Task prompt: Print the oval racing interview word for word from "RACER: For years, Mario" to "in the turns.".

Document passage:
• • • • • • •

RACER: For years, Mario Andretti has been saying that to make oval racing more reflective of driver talent, there needs to be a bigger difference between a car's top speed on the straights and its speed at the apex of a turn. And I cannot find any reason to disagree with him – nor can anyone I've talked to about it. If that state was achieved, that would have the natural consequence of spreading the field out. Even at Indy, it's ridiculous how little difference there's been between terminal speeds on straights and apex speeds. Alex Tagliani's pole position was 227mph. I suspect he was going 230 down the straights and 223 in the turns.
JW: Yeah, I think that might be a big part of it: make us a little slower through the corners because we've got to lift but a little quicker at the end of the straights. That would produce slingshot maneuvers and keep the racing interesting. It would be cool if everyone, no matter what their downforce levels, had to lift at Turns 1 and 3 at Indy. That would be very interesting. But that probably only works with Indy and other flat ovals. Making that happen on banked tracks would be far harder.

• • • • • • •

Listed entries:
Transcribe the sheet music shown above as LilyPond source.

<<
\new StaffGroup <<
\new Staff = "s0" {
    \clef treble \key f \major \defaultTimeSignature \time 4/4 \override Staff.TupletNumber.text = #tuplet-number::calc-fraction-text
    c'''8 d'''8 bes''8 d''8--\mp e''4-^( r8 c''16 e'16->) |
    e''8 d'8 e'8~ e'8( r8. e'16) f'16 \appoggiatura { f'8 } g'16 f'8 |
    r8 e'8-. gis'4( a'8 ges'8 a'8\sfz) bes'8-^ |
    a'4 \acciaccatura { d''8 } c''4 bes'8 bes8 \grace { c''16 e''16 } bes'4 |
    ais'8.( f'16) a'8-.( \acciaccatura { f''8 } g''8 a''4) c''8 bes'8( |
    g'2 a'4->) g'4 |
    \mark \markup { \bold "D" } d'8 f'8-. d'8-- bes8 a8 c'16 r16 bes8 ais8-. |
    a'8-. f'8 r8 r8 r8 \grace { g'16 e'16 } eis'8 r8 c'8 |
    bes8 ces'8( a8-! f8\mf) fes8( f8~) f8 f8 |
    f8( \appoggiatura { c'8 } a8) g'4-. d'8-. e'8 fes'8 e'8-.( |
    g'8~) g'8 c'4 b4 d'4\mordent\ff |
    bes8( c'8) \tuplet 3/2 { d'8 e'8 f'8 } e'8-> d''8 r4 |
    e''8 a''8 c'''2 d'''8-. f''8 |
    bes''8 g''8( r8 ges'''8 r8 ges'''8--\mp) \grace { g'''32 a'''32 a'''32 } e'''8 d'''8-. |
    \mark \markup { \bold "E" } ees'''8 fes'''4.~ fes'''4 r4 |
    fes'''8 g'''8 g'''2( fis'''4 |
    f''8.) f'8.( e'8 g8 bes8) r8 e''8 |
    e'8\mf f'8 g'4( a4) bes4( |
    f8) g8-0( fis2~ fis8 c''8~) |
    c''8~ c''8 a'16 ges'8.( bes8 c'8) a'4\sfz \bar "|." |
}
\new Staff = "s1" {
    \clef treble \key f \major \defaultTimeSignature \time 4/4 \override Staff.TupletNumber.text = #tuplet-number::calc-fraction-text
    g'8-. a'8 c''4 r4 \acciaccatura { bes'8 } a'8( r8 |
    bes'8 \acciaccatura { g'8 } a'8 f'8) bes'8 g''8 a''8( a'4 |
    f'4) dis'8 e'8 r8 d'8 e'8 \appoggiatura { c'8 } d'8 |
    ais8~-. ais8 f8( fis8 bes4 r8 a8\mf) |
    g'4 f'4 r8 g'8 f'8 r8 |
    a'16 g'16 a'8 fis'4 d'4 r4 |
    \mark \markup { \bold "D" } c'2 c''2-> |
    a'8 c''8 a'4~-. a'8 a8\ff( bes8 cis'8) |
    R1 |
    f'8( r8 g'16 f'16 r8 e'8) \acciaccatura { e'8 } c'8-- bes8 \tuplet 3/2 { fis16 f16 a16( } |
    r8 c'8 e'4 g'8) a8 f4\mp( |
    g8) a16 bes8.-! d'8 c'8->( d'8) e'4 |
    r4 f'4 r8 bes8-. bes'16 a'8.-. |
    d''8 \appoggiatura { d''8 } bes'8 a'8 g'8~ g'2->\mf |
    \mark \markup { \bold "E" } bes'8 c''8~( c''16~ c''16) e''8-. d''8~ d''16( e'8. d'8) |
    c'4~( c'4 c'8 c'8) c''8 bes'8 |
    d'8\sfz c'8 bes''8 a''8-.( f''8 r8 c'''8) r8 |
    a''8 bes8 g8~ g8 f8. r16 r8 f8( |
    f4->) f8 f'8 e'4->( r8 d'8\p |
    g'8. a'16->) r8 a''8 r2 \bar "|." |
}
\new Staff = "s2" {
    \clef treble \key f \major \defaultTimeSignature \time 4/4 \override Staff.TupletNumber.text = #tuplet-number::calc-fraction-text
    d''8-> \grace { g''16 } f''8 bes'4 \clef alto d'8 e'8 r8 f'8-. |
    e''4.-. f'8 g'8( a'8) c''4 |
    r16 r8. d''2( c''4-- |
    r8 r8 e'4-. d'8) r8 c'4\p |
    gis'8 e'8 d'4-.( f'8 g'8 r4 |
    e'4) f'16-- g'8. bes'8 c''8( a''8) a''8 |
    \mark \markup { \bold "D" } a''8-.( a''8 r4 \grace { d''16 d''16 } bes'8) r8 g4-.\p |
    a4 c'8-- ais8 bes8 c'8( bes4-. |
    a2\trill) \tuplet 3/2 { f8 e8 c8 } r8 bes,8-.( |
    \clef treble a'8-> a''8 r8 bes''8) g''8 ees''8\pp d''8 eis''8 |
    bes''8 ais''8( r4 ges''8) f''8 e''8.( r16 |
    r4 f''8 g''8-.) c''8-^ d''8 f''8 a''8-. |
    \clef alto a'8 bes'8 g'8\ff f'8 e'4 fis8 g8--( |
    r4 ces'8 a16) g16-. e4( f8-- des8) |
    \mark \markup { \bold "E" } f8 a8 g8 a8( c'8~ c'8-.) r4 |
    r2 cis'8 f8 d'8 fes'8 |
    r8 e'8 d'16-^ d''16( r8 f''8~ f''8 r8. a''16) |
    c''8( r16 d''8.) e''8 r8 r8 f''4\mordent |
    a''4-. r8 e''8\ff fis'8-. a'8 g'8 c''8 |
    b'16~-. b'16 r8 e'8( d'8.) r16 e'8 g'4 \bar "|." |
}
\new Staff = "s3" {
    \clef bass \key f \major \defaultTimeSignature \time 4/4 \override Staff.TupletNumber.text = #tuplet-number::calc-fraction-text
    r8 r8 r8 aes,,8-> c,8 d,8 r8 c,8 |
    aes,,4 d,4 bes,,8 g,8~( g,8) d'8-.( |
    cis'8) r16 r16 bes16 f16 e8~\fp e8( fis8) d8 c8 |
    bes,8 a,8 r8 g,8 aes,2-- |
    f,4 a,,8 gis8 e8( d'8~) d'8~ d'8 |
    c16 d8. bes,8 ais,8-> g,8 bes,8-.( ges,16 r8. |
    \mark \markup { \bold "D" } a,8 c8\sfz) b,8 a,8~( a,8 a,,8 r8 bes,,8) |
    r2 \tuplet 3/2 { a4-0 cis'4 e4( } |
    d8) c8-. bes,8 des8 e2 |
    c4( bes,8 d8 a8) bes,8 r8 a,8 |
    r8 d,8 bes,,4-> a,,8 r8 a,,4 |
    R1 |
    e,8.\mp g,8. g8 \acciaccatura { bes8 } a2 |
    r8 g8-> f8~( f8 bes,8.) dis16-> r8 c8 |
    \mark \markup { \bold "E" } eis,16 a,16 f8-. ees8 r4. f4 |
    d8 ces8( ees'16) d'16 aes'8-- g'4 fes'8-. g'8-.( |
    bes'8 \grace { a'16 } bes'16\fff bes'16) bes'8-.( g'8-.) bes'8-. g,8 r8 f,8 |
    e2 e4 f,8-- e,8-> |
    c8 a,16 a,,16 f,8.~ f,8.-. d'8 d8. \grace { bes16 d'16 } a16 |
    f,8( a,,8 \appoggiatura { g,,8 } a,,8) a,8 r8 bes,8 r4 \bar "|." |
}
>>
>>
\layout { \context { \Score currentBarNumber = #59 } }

• • • • • • •

Output below:
RACER: For years, Mario Andretti has been saying that to make oval racing more reflective of driver talent, there needs to be a bigger difference between a car's top speed on the straights and its speed at the apex of a turn. And I cannot find any reason to disagree with him – nor can anyone I've talked to about it. If that state was achieved, that would have the natural consequence of spreading the field out. Even at Indy, it's ridiculous how little difference there's been between terminal speeds on straights and apex speeds. Alex Tagliani's pole position was 227mph. I suspect he was going 230 down the straights and 223 in the turns.